How is the state of your friendships?
I’d like to share some friendship thoughts today to enhance your life.
I’ve previously shared strategies from positive psychologyto boost your well-being in life.
In case you’ve missed them, I’ll list them here:
I found this friendship poem, and thought it a fitting introduction to my thoughts about friendship:
What Is A Friend?
A friend is someone always there
in the back of your mind,
providing feelings of comfort and security.
A friend is someone
who adds happy sparkle to your life,
joy, fun, a predictable creator of happiness.
A friend is a stormproof shelter
from life’s challenges, troubles, uncertainties,
an unassailable bond overcoming any challenge,
strengthening the connection in the process.
You are all this and more, my friend.
By Joanna Fuchs
One of the key success factors to living life to the full is to nurture and cherish the friendships you have, as well as mending past friendships that may have fallen prey to busy-ness or neglect.
Friendship Thought #1: Here’s a Friendship Metaphor
Perhaps the most helpful thought I have about friendship can be better expressed in terms of a methaphor of gardening.
I don’t what it is about a garden, but dirt just seems to be so conducive to weeds. I’m not much of a gardener, but I do know that if you leave the dirt alone, weeds start growing. Also, bugs seem to invade gardens and eat the good plants. In just a matter of a few weeks, the sun can dry out the dirt, the weeks can use up the nutrients in the soil, and you’re left with dead plants and plentiful weeds.
It takes some knowledge and planning to make a garden work. You need to know which type of plants you’re going to buy; how to best tend to them; what types of fertilizer to buy to keep the weeds at bay.

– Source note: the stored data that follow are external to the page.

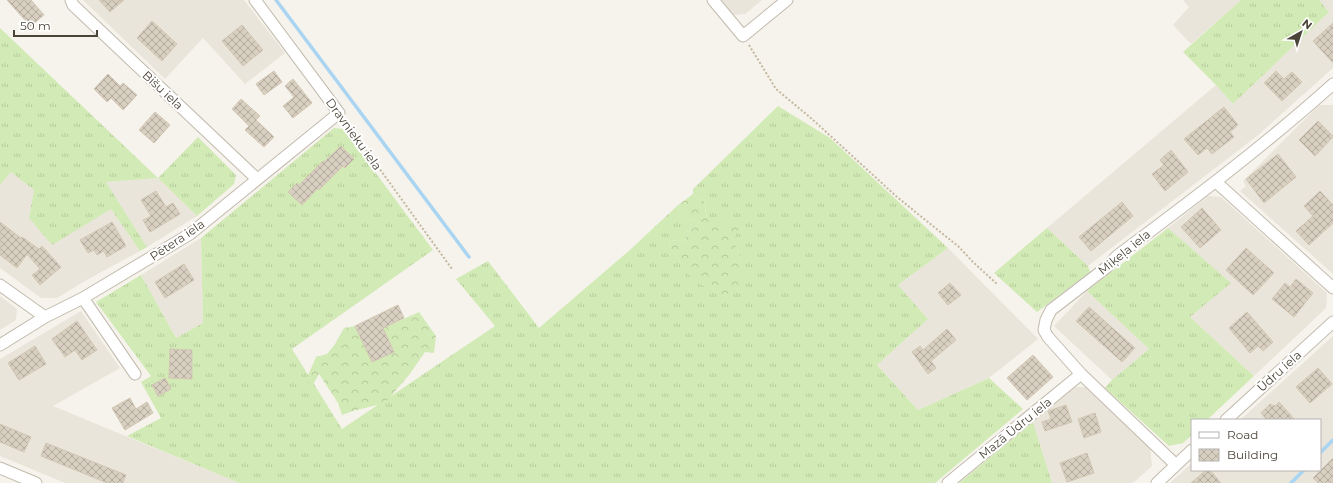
<svg xmlns="http://www.w3.org/2000/svg" width="1333" height="483" font-family="Montserrat,sans-serif">
<style>
.residential{fill:#eae5da}
.grass{fill:url(#grass-tufts)}
.forest{fill:url(#forest-crowns)}
.lines{fill:none;stroke-linecap:round;stroke-linejoin:round}
.stream{stroke:#a9d4f2;stroke-width:3.5}
.building{fill:url(#building-cross-hatch);stroke:#d3c7b4}
.minor-casing{stroke:#c2bbae;stroke-width:13}
.path{stroke:#c4b79f;stroke-width:2;stroke-dasharray:2 2;stroke-linecap:butt}
.minor{stroke:#fff;stroke-width:11}
.labels{text-anchor:middle;dominant-baseline:central;stroke-width:4;stroke-linejoin:round;paint-order:stroke}
.street-label{font-size:12px;fill:#4b4439;stroke:#fff}
</style>
<defs>
<pattern id="grass-tufts" width="24" height="20" patternUnits="userSpaceOnUse"><rect width="24" height="20" fill="#d2eab5"/><path d="M3 7l-1-3M5 7V3M7 7l1-3M15 17l-1-3M17 17v-4M19 17l1-3" fill="none" stroke="#b6ca9c"/></pattern>
<pattern id="forest-crowns" width="20" height="18" patternUnits="userSpaceOnUse"><rect width="20" height="18" fill="#d2eab5"/><path d="M2 6a3 3 0 1 1 6 0M12 15a3 3 0 1 1 6 0" fill="none" stroke="#b6ca9c"/></pattern>
<pattern id="building-cross-hatch" width="8" height="8" patternUnits="userSpaceOnUse"><rect width="8" height="8" fill="#d8cfc1"/><path d="M0 0l8 8M0 8l8-8" fill="none" stroke="#b1aa9e"/></pattern>
</defs>
<rect width="100%" height="100%" fill="#f6f3ec"/>
<path class="residential" d="M83,0H244L285,53L245,84L203,38L165,79Z
M719,0H762L745,14L731,15Z
M1183,0H1241L1191,44L1173,25L1189,7Z
M1319,0H1333V68L1257,136L1088,266L1047,228L1216,85L1233,104L1329,12Z
M1319,105H1333V274L1240,191L1246,186L1243,181Z
M11,172L34,190L29,218L111,209L140,251L83,282L57,298H41L0,268V185Z
M158,178L197,216L147,247L106,182Z
M1208,196L1221,197L1327,293L1326,308L1254,376L1190,317L1230,283L1168,228Z
M201,238L203,323L176,338L141,275Z
M948,248L1038,339L989,378L918,410L877,365L928,319L898,285Z
M1087,291L1149,349L1112,380L1054,326Z
M0,296L17,309L16,320L0,330Z
M81,311L120,368L53,406L239,483H65L0,456V359Z
M1333,336V483H1170L1192,463V470H1320V420H1240Z
M1074,387H1086L1150,447L1152,466L1133,483H1052L1033,422Z"/>
<path class="grass" d="M1241,0H1319L1329,12L1233,104L1216,85L1183,52Z
M0,28L158,178L198,137L236,175L234,184L197,216L158,178L106,182L147,247L140,251L111,209L52,245L29,218L34,190L11,172L0,185Z
M778,106L830,138L948,248L898,285L928,319L877,365L918,410L989,378L1023,409L935,483H239L127,436L161,418L141,382L151,376L96,302L141,275L176,338L203,323L201,238L334,128L343,129L433,250L292,349L342,429L495,326L456,279L488,261L539,328L631,249L677,206L686,218L699,223L694,228L686,232L685,242L670,240L669,247L678,257L682,268L742,262L733,239L707,219L704,201L693,194V189Z
M1047,228L1088,266L1090,272L1037,312L994,273Z
M1168,228L1231,283L1190,317L1254,376L1207,420H1192V435L1183,443L1169,446L1105,388L1112,380L1149,349L1087,291Z
M1033,422L1052,483H959Z"/>
<path class="forest" d="M693,194L704,201L707,219L740,227L733,239L742,262L740,285L723,297L700,284L691,277L682,268L678,257L669,247L670,240L685,242L686,232L694,228L699,223L686,218L677,206Z
M419,312L436,336L434,353L425,352L409,375L385,403L353,411L342,415L338,403L319,374L311,388L306,380L316,357L327,354L335,344L344,328L355,326L361,338Z"/>
<g class="lines">
<path class="stream" d="M276,0L469,257
M1320,453L1333,440
M1291,483L1304,470"/>
</g>
<path class="building" d="M7,0H31L44,15L27,29L21,22L24,19Z
M99,0H124L110,12Z
M152,21L177,44L162,61L137,38Z
M1333,23V63L1313,41Z
M242,25L263,50L243,66L222,41Z
M274,71L282,82L264,95L256,84Z
M1276,71L1284,79L1292,72L1302,82L1282,101L1264,83Z
M108,74L120,86L123,83L137,95L123,110L111,98L107,102L94,89Z
M293,79L312,103L293,118L283,106L294,97L285,86Z
M241,99L260,116L256,120L274,137L264,147L245,130L249,126L232,109Z
M1224,107L1238,125L1230,132L1234,137L1212,154L1207,148L1198,155L1184,139Z
M155,112L170,125L154,143L139,130Z
M1318,121L1333,136V137L1315,156L1299,140Z
M341,146L354,159L345,168L343,166L319,190L318,188L302,205L288,192L297,183L299,185L323,161L324,162Z
M1171,150L1188,172L1165,191L1152,174L1164,165L1160,160Z
M1278,154L1296,177L1264,203L1246,179Z
M156,191L166,207L173,203L180,214L150,232L143,220L151,216L141,200Z
M1320,191L1333,205V223L1309,245L1296,231L1313,216L1304,206Z
M1122,202L1133,216L1091,251L1079,237Z
M1202,208L1221,230L1200,248L1181,227Z
M0,222L21,238L22,237L39,249L42,246L61,267L40,285L32,275L40,269L27,254L17,268L0,255Z
M112,222L126,246L107,257L104,251L97,255L94,250L88,253L80,240Z
M1246,248L1274,273L1253,295L1226,270Z
M184,264L194,280L165,298L155,282Z
M1296,279L1313,293L1294,317L1272,299L1285,283L1290,287Z
M950,283L961,295L948,305L938,293Z
M398,305L404,318L383,328L394,352L372,362L355,326Z
M1089,307L1135,348L1122,362L1076,321Z
M1247,312L1273,342L1263,351L1258,346L1250,353L1229,328Z
M77,321L97,350L82,360L75,350L65,357L52,339Z
M947,329L956,340L931,361L936,368L928,374L912,352L920,346L923,350Z
M35,346L46,364L19,380L8,363Z
M170,349L192,350V379L169,378Z
M1033,355L1053,377L1027,400L1007,378Z
M1318,368L1332,384L1310,403L1296,387Z
M165,378L171,389L158,396L152,385Z
M130,398L136,409L147,402L153,413L125,430L112,408Z
M1279,402L1295,420H1267L1261,413L1270,404L1275,406Z
M1066,405L1072,422L1045,431L1042,422L1051,419L1048,411Z
M1095,413L1101,432L1084,438L1078,419Z
M0,424L31,437L24,452L0,442Z
M46,443L126,475L123,483H107L41,456Z
M1087,453L1094,473L1067,482L1060,463Z
M1333,458V483H1318L1313,478Z
M1206,470H1210L1221,483H1191Z"/>
<g class="lines">
<defs>
<path id="minor" d="M71,0L73,5L257,179
M713,0L743,36L787,0
M1216,182L1333,288
M0,285L45,317
M83,298L135,374
M0,345L45,317L83,298L190,234L339,113L255,0
M1226,420L1333,322
M1176,465L1081,374L1048,337L1044,330L1046,320L1051,310L1107,267L1117,256C1191,201 1264,146 1333,84
M0,468L36,483
M948,483L1081,374
M1157,483L1192,450"/>
</defs>
<use href="#minor" class="minor-casing"/>
<path class="path" d="M749,45L776,89L812,119L897,197L959,247L973,262L997,284
M345,121L452,269"/>
<use href="#minor" class="minor"/>
</g>
<g class="labels">
<g class="street-label">
<text transform="translate(163 90) rotate(43)">Bišu iela</text>
<text transform="translate(354 134) rotate(54)">Dravnieku iela</text>
<text transform="translate(177 240) rotate(-34)">Pētera iela</text>
<text transform="translate(1124 252) rotate(-39)">Miķeļa iela</text>
<text transform="translate(1279 371) rotate(-42)">Ūdru iela</text>
<text transform="translate(1015 428) rotate(-39)">Mazā Ūdru iela</text>
</g>
</g>
<rect x="1191" y="419" width="130" height="52" fill="#ffffff" stroke="#b7b4b0"/>
<rect x="1199" y="432" width="20" height="6" fill="#ffffff" stroke="#b7b4b0"/>
<text x="1227" y="439" font-size="12" fill="#4b4439">Road</text>
<rect x="1199" y="449" width="20" height="12" fill="url(#building-cross-hatch)" stroke="#b7b4b0"/>
<text x="1227" y="459" font-size="12" fill="#4b4439">Building</text>
<g transform="translate(1301 32) rotate(39)" stroke="#ffffff" stroke-width="3" paint-order="stroke">
<path d="M0-3L7 15L0 10L-7 15Z" fill="#4b4439"/>
<text y="-6" font-size="11" font-weight="bold" text-anchor="middle" fill="#4b4439">N</text>
</g>
<path d="M14 30v6h83v-6" fill="none" stroke="#4b4439" stroke-width="2"/>
<text x="20" y="30" font-size="12" fill="#4b4439" stroke="#ffffff" stroke-width="3" paint-order="stroke">50 m</text>
</svg>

You may need to admit that you don’t know all that it takes to grow a garden. Or that, like me, you don’t have a green thumb. You may need to admit that you’ve ruined plants in the past. And that you’re a little scared to try planting again.
Friendship Thought #2: Here are Some Friendship Building Activities
Dr. Gary Chapman has written a book called The 5 Love Languages: The Secret to Love That Lasts. While this book was primarily written for married couples, the concepts can apply to how you love your kids, your relatives, and your friends.

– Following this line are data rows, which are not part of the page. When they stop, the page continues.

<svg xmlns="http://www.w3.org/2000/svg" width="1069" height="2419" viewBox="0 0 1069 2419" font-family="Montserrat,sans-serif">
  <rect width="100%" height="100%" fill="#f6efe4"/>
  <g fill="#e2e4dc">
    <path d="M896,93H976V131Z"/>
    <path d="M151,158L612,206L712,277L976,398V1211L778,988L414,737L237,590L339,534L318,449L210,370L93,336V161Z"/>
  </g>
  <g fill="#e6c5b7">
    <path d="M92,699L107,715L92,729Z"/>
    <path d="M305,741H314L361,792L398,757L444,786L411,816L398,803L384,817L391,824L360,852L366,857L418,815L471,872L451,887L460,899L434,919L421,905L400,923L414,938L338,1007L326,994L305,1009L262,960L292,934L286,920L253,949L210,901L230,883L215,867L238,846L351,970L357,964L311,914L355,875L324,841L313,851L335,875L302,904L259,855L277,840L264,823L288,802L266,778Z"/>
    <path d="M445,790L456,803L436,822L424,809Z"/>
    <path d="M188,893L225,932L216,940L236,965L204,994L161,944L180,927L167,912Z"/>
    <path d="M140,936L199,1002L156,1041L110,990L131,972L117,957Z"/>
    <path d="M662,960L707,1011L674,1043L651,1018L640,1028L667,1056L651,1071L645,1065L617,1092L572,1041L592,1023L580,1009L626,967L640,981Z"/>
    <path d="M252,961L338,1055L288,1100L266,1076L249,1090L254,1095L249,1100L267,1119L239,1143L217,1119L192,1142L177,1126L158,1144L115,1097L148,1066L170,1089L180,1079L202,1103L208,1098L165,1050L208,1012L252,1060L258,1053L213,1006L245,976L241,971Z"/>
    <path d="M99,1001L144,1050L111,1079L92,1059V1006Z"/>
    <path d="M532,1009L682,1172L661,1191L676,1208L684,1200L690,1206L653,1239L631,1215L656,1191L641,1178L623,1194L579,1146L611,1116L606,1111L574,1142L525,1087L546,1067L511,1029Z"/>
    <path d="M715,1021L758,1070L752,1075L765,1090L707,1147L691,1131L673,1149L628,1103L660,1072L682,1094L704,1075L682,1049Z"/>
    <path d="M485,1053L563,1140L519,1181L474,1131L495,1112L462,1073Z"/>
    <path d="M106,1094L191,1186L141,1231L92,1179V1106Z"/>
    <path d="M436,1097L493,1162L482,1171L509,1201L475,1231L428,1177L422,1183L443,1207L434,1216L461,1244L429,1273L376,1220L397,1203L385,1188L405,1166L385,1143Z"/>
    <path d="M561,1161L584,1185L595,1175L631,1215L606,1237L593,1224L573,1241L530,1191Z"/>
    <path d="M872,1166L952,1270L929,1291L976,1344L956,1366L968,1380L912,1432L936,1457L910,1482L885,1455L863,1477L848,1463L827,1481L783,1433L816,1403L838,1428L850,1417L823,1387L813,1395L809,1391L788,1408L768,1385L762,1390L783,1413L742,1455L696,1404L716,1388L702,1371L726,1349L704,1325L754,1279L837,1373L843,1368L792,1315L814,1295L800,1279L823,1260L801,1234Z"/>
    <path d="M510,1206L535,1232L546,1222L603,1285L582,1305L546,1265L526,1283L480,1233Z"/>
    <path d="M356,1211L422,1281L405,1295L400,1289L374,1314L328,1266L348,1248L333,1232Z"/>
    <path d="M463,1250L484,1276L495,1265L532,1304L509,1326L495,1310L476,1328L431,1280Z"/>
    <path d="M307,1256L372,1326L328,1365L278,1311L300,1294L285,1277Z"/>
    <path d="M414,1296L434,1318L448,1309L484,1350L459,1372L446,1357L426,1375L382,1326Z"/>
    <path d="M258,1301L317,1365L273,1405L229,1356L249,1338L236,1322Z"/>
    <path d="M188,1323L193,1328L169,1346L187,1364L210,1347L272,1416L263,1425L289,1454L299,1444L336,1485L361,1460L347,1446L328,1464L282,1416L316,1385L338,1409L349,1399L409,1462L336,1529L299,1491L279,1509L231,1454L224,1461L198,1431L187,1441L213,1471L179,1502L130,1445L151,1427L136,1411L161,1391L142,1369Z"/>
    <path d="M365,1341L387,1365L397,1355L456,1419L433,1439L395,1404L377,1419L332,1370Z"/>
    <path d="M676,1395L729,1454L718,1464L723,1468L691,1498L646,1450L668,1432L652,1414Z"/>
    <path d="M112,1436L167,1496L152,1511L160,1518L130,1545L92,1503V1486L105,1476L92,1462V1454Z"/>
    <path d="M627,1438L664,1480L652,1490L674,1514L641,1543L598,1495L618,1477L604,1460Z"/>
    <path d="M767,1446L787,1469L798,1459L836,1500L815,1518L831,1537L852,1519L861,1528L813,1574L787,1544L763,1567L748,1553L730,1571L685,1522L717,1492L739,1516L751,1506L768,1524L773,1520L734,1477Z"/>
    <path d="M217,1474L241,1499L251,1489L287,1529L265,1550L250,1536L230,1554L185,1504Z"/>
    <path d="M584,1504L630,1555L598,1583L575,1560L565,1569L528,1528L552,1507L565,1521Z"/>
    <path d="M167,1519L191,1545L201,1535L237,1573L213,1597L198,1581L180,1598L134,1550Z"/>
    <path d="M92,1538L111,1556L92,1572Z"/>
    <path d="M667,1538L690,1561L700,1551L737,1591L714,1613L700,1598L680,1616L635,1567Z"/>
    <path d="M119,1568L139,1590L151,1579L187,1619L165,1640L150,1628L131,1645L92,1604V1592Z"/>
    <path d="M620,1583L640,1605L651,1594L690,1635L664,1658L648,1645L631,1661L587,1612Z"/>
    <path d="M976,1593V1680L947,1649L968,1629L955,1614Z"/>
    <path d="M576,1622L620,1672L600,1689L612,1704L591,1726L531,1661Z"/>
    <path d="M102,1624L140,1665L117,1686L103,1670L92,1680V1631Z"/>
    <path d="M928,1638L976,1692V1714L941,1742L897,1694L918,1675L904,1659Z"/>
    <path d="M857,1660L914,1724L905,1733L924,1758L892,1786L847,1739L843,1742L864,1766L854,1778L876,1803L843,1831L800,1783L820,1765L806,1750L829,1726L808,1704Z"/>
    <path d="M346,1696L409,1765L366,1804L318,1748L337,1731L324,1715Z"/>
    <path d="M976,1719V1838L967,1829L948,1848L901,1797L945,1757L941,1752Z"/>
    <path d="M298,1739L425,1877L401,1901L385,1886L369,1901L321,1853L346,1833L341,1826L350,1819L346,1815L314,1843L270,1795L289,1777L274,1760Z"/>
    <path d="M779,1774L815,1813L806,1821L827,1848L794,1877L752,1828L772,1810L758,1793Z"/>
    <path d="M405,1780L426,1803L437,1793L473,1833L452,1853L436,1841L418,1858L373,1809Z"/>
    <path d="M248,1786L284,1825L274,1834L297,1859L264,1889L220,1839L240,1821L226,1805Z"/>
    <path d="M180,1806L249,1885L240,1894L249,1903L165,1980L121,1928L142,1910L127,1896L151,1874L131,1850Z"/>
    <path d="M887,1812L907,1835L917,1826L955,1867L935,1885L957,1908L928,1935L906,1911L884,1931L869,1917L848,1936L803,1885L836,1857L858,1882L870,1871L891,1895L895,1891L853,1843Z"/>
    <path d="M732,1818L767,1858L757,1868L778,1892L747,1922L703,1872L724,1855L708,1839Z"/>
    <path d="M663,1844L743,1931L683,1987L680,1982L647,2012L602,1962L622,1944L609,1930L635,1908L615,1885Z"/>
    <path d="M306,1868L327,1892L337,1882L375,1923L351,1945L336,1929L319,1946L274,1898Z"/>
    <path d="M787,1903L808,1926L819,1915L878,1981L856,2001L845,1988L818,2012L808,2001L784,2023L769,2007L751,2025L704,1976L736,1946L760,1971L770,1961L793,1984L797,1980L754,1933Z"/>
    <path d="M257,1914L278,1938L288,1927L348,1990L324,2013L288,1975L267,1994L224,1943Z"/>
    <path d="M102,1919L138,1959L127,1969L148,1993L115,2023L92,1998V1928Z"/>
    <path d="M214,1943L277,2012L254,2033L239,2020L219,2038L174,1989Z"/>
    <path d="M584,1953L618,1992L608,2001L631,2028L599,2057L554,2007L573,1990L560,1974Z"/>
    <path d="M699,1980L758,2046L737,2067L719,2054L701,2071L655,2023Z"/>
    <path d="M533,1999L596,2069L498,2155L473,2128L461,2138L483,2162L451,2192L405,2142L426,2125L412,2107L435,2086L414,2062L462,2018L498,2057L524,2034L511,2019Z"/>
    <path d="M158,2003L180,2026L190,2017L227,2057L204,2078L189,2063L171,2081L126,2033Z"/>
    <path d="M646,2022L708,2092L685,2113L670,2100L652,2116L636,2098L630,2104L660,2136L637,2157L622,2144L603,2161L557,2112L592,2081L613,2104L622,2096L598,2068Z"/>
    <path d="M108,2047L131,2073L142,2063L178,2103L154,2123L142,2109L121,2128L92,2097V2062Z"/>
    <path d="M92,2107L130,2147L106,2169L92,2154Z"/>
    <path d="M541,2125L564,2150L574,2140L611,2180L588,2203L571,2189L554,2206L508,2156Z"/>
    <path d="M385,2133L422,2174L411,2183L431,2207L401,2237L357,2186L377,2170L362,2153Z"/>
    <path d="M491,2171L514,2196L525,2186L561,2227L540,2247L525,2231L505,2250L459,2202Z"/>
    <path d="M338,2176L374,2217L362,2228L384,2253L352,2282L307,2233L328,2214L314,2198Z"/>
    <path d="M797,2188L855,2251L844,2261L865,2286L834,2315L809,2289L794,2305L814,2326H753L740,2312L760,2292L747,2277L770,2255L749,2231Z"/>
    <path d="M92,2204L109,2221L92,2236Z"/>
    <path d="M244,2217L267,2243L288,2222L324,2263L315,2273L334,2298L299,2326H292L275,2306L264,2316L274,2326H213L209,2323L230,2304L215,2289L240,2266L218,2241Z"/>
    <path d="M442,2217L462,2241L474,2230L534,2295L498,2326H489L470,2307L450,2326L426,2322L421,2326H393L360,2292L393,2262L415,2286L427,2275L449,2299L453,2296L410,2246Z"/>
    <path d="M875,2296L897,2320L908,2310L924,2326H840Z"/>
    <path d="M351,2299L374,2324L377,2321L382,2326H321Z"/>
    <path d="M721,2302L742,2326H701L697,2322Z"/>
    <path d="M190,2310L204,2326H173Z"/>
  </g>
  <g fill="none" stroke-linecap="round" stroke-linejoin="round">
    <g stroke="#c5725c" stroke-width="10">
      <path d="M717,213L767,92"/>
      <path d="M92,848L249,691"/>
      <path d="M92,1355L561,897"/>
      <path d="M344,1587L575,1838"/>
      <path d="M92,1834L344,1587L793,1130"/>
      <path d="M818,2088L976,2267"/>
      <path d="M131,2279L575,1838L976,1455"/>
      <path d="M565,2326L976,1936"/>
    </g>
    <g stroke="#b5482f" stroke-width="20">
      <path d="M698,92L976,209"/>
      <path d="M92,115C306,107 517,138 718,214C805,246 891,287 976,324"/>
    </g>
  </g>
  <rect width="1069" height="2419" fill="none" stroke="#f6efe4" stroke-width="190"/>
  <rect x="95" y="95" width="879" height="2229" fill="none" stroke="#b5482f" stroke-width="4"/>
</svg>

Consider calling your friends on a regular basis, to let them know you’re thinking of them and interested in their lives. Get to know their interests, hopes, dreams, and goals. Think about how you can help support them in those areas of their life. Be there to listen when they are going through difficult times.
Consider writing them to let them know how much their friendship means to you. A card, a poem, even an article that they might find helpful can go a long way to feed the garden of your friendship.
Acts of Service
It takes a selfless person to sustain an ongoing relationship. One of the best ways that you can fertilize the soil of your friendship is through acts of service. You may want to re-visit my post about 10 Acts of Kindness to Change the World for some ideas, but as you get to know your friend over months and years, you’ll have a pretty good idea as to which acts of service will mean the most to him/her.
Some people experience love through quality time spent together. I’ve been guilty of being too task oriented, losing myself in projects at the expense of spending time with my friends and family. But, at the end of your life, are you going to be more proud of the “things” you checked off of your to-do list, or will you be more satisfied with the quality of friendships you nurtured over your lifetime. Don’t put the cart before the horse! Make sure that you intentionally block out big chunks of time for your friends and family.
Friendship Thought #3: Restore Friendships That Are In Dis-Repair
Too often, our pride and expectations get in the way of repairing old friendships that have broken down due to lack of communication or effort. We may be too proud to look in the mirror and take note of blind spots in our own personal lives that may have gotten in the way of true friendship. Take an honest look at yourself. Ask other friends for feedback as to what character flaws may be getting in the way. Sure, it’s painful to look in the mirror and see the smudges on our face. But unless we look, we can’t wash our face 🙂
Sometimes, absolutely nothing needs to be said. The mere act of performing an act of service, or of picking up the phone, or of hanging out for a couple of hours may be all that is needed to get the bloom back in the friendship. But don’t leave it at that! Remember that a garden requires consistent effort and care.
What are your thoughts on nurturing and rebuilding existing and past relationships? I look forward to your comments!